Go line by line through the entries below and copy those containing the string "ципрофлоксацина".

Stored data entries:
######

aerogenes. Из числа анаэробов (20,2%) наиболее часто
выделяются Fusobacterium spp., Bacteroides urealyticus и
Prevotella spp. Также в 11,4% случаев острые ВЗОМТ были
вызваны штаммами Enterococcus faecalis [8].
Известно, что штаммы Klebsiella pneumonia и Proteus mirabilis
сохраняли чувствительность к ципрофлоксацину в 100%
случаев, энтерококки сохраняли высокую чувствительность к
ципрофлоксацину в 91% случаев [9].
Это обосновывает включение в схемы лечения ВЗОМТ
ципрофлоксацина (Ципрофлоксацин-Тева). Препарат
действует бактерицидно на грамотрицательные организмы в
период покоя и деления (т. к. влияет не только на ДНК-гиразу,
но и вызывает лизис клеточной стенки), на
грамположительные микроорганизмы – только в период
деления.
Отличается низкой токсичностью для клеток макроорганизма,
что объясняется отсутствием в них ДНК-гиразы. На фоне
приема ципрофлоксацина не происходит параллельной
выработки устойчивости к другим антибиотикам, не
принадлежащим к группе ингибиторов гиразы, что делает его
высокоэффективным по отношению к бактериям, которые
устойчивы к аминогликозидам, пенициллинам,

######

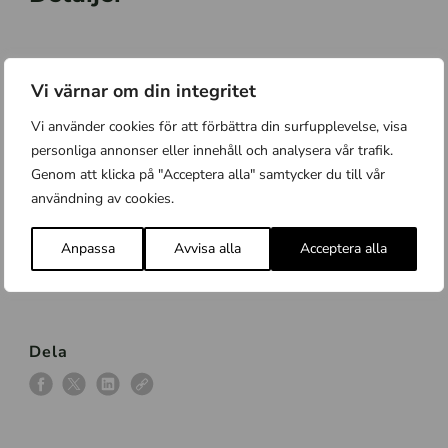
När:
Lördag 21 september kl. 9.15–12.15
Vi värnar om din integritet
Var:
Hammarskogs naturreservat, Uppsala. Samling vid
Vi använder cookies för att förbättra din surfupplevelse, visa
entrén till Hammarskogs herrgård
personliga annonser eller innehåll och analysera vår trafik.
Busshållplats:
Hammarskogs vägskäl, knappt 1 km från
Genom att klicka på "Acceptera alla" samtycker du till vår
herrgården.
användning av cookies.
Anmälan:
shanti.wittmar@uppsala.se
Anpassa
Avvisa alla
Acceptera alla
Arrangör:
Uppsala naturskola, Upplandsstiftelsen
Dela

######

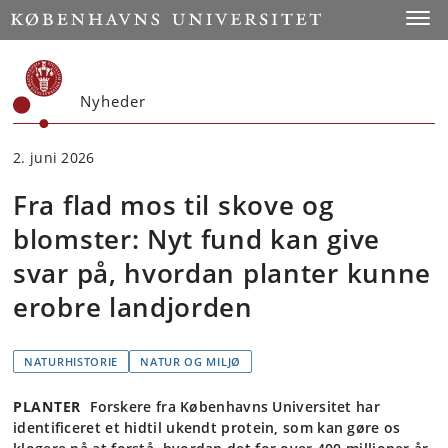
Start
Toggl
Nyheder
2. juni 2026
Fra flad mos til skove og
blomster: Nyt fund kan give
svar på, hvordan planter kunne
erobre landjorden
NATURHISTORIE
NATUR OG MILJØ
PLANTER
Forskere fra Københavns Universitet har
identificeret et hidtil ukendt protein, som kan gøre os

######

# Answer to the exercise
ципрофлоксацина (Ципрофлоксацин-Тева). Препарат
приема ципрофлоксацина не происходит параллельной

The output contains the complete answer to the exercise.